Perhimpunan Bangsa-Bangsa Asia Tenggara (ASEAN) sedang melakukan persiapan untuk melaksanakan latihan militer laut bersama pada bulan September. Latihan ini akan menjadi yang pertama kali diadakan oleh negara-negara ASEAN di dalam blok sendiri. Latihan ini diadakan sebagai respons terhadap peningkatan keagresifan China di kawasan tersebut yang semakin memprihatinkan beberapa negara anggota ASEAN.
Militer Indonesia mengumumkan bahwa negara-negara anggota ASEAN telah mengadakan konferensi perencanaan awal untuk latihan militer tersebut. Latihan ini direncanakan akan dilaksanakan pada 18-25 September di dekat wilayah yang disengketakan di Laut China Selatan. Meski demikian, Kamboja masih ragu untuk ikut serta dalam latihan tersebut. Meskipun demikian, negara tersebut sejauh ini belum secara resmi menolak ikut serta dalam persiapan latihan ini.
China mengklaim sebagian besar wilayah Laut China Selatan berada di dalam area yang dikenal sebagai “sembilan garis putus-putus”, yang merupakan batas klaim laut yang mereka tetapkan. Klaim ini telah memicu ketegangan dengan negara-negara ASEAN seperti Indonesia, Vietnam, Malaysia, Brunei, dan Filipina. Kapal penangkap ikan dan kapal militer China semakin agresif beroperasi di wilayah perairan yang disengketakan.
Awalnya, Panglima TNI, Laksamana Yudo Margono, mengungkapkan bahwa latihan akan dilaksanakan di wilayah Laut China Selatan yang berganti nama menjadi Laut Natuna Utara oleh Indonesia pada tahun 2017 untuk memperkuat klaim wilayah ini sebagai bagian dari zona ekonomi eksklusif Indonesia. Demikian pula, Filipina juga telah menamai wilayah perairan yang mereka klaim sebagai Laut Filipina Barat.
Namun, dalam pernyataan terbaru, Indonesia sebagai ketua bergilir ASEAN, mengumumkan bahwa latihan tersebut akan direncanakan di perairan Natuna Selatan, di luar klaim “sembilan garis putus-putus” yang dinyatakan oleh China. Kamboja dan Myanmar, yang memiliki hubungan dekat dengan China, menolak ikut serta dalam pertemuan perencanaan latihan ini, seperti yang diinformasikan oleh militer Indonesia.

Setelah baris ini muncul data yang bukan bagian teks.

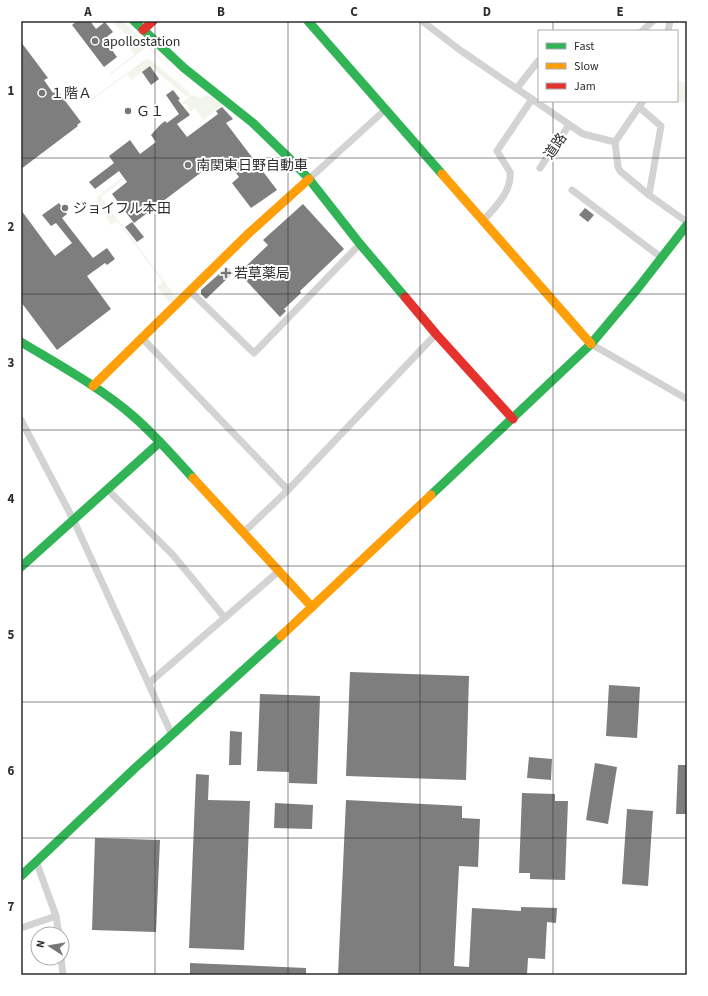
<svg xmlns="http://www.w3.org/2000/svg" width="708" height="996" viewBox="0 0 708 996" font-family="'Source Sans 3','Noto Sans JP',sans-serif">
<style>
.green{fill:#f1f5eb}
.building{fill:#7e7e7e}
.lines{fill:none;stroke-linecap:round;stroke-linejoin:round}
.street{stroke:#d3d3d3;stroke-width:7}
.fast{stroke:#30b455;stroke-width:9}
.slow{stroke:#ff9f0a;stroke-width:9}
.jam{stroke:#e5322d;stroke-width:9}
.grid{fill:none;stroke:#2e2e2e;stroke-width:1;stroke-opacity:0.55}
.poi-dot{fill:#777;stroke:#fff;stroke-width:1.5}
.labels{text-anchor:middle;stroke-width:4;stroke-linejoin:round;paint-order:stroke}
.poi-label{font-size:14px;fill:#2e2e2e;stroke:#fff;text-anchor:start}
.street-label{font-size:14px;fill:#2e2e2e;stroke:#fff}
.neatline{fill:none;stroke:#2e2e2e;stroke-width:1.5}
.grid-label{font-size:13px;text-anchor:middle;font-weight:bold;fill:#2e2e2e}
</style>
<rect width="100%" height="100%" fill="#fff"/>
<!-- green -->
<g class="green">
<path d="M112,21H123L164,61L197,89L184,79L147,47L110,75L109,74L134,55L130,48L134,43Z"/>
<path d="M147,59L152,61L191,94L187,97L150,66L131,80L127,74L87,104L86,103L143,61Z"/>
<path d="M677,81L687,83V103L673,101H677Z"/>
<path d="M192,95L202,98L206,95L211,96L223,105L203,120L195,108L191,111L186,104H183V102Z"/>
<path d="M123,177L124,179L101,197L177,298L173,302L168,301L157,287L163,282L117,221L111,225L96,198Z"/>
</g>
<!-- building -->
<g class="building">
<path d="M77,21H90L96,29L105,22L113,32L104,39L117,57L104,67L72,25Z"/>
<path d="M21,42L48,78L44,80L53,93L57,90L81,122L77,125L78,126L21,169Z"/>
<path d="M150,66L159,79L151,85L142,72Z"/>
<path d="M173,90L180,99L178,100L190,115L177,124L187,137L218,114L216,111L222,107L233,119L226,123L277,190L251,208L232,183L239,177L223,156L134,223L112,194L127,182L119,171L95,189L89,182L114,163L109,156L130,140L140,154L156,142L151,135L160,125L165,121L167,123L179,114L166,95Z"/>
<path d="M59,203L67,214L62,218L93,258L107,248L115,259L107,265L105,263L87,276L111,309L57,350L21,302V210L55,256L72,243L56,223L51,226L42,215Z"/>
<path d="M303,204L344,249L300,291L301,293L284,309L286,311L280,317L239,273L268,245L263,240Z"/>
<path d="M585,208L594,215L588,222L579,215Z"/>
<path d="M132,222L144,237L137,242L125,227Z"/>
<path d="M227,267L233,273L206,299L201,294V290Z"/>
<path d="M350,672L469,676L466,780L346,776Z"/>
<path d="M609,685L640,687L637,738L606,736Z"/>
<path d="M260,694L320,696L317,784L289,783V772L257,771Z"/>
<path d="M230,731L242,732L241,765H229Z"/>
<path d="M529,757L552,759L551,780L527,778Z"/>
<path d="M595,763L617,767L608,824L586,820Z"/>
<path d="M678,765H687V814H676Z"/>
<path d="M196,774L209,775L208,800L250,801L244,950L189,948Z"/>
<path d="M522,793L555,794V801H568L565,880L530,879V873H519Z"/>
<path d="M346,800L462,806V818L480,819L478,867L459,866L454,966L469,967L472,908L521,911V907L557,908L556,923L547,922L545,959L528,958L527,975H338Z"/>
<path d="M275,803L313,805L312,829L274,828Z"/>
<path d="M627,809L653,811L648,886L622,884Z"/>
<path d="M95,838L160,840L156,932L92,930Z"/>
<path d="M190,963L306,968V975H190Z"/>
</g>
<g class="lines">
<!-- street -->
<g class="street">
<path d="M422,21L460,50L583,134L615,142"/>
<path d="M642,31L653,21"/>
<path d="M668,31L670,21"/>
<path d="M517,88L539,60"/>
<path d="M643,101L615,142L618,167L620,171L649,195L687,222"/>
<path d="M639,107L661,126L649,195"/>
<path d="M540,168L569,125"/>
<path d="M309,179L386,109"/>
<path d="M572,190L662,258"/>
<path d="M483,221C495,207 512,192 510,172L497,151L532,99"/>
<path d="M190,291L254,353L360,244"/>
<path d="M142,338L288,490"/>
<path d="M591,344L687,399"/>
<path d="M21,420L73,519L172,735"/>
<path d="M108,490L173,555L225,618"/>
<path d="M244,532L288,490L436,334"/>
<path d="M149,683L279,571"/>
<path d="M36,861L56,916L59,934"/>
<path d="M21,928L56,916"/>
<path d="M61,958L63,975"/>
</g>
<!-- fast -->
<g class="fast">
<path d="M134,21L184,68L253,123L290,159L309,179L360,244L405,297"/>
<path d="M308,21L442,174"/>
<path d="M21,342C59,365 100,387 133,416C155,435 174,457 193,478"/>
<path d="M431,495L591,344L638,288L687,225"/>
<path d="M21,567L160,442"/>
<path d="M21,876L134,769L281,636"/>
</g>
<!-- slow -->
<g class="slow">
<path d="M442,174L591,344"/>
<path d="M93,386L249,233L309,179"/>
<path d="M193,478L312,607"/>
<path d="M281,636L431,495"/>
</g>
<!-- jam -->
<g class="jam">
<path d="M143,30L153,21"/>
<path d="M405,297L436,334L513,419"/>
</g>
</g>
<!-- grid -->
<path class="grid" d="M155,21V975M288,21V975M420,21V975M553,21V31M553,101V975M21,158H687M21,294H687M21,430H687M21,566H687M21,702H687M21,838H687"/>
<!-- markers -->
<g class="poi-dot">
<circle cx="95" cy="41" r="4"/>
<circle cx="42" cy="93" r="4"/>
<circle cx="128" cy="111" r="4"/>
<circle cx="188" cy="165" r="4"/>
<circle cx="65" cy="208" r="4"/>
<path d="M224 267h4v4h4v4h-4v4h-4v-4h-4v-4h4z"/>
</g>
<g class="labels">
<!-- poi labels -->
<g class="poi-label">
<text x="103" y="46">apollostation</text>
<text x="50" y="98">１階Ａ</text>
<text x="136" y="116">Ｇ１</text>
<text x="196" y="170">南関東日野自動車</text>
<text x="73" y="213">ジョイフル本田</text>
<text x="234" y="278">若草薬局</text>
</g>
<!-- street labels -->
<g class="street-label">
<text transform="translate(555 146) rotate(-55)" y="5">道路</text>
</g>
</g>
<!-- border -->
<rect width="708" height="996" fill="none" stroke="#ffffff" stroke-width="44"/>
<!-- legend -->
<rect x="538" y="30" width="140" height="72" fill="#ffffff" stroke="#ababab"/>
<rect x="546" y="43" width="20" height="6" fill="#30b455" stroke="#ababab"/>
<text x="574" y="50" font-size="12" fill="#2e2e2e">Fast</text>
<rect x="546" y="63" width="20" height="6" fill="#ff9f0a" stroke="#ababab"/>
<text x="574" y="70" font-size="12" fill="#2e2e2e">Slow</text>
<rect x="546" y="83" width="20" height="6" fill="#e5322d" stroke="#ababab"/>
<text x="574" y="90" font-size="12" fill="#2e2e2e">Jam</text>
<!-- north arrow -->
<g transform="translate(50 946) rotate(282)"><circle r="19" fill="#ffffff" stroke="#ababab"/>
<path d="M0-3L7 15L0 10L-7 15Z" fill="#777777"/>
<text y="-6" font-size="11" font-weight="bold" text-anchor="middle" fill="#2e2e2e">N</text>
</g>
<rect x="22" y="22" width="664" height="952" class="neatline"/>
<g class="grid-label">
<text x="88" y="16">A</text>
<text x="221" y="16">B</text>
<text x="354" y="16">C</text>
<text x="487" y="16">D</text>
<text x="620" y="16">E</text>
<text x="11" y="95">1</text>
<text x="11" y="231">2</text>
<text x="11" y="367">3</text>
<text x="11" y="503">4</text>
<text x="11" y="639">5</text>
<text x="11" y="775">6</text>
<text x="11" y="911">7</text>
</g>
</svg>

China sebelumnya menjelaskan kehadirannya di wilayah perairan yang disengketakan sebagai bagian dari klaim “hak penangkapan ikan” yang sudah lama mereka miliki. Kapal-kapal China juga secara teratur melakukan patroli di sekitar pulau Kalimantan dan dekat Beting James, bagian timur Kepulauan Natuna, yang merupakan wilayah teritorial paling selatan China dan juga diklaim oleh Malaysia.
Salah satu insiden yang mendapat sorotan adalah ketika kapal garda pantai China pada 6 Februari mengarahkan laser militer ke kapal patroli Filipina di wilayah perairan yang disengketakan. Aksi tersebut membuat awak kapal Filipina kesulitan melihat dan mendorong pemerintah Filipina untuk meningkatkan patroli di wilayah perairan yang disengketakan tersebut.
Negara-negara ASEAN sebelumnya pernah melakukan latihan angkatan laut bersama dengan negara lain, termasuk Amerika Serikat dan China. Namun, latihan militer yang direncanakan pada bulan September ini akan menjadi yang pertama kali melibatkan negara-negara ASEAN secara eksklusif. Latihan ini dianggap sebagai sinyal khusus kepada China.
Teuku Rezasyah, seorang pakar hubungan internasional dari Universitas Padjadjaran Indonesia, menyatakan bahwa Indonesia perlu menjelaskan dengan jelas apa yang direncanakan dalam latihan ini untuk menghindari kesalahpahaman tentang pesan apa yang mungkin ingin disampaikan oleh ASEAN kepada Beijing. Menurutnya, hal tersebut perlu dijelaskan kepada publik agar tidak memberikan kesan bahwa Indonesia melakukan tindakan yang membuat China tidak senang. Aktivitas Angkatan Laut di Laut Natuna akan memberikan kesan bahwa ASEAN meremehkan klaim “sembilan garis putus-putus” yang dinyatakan oleh China.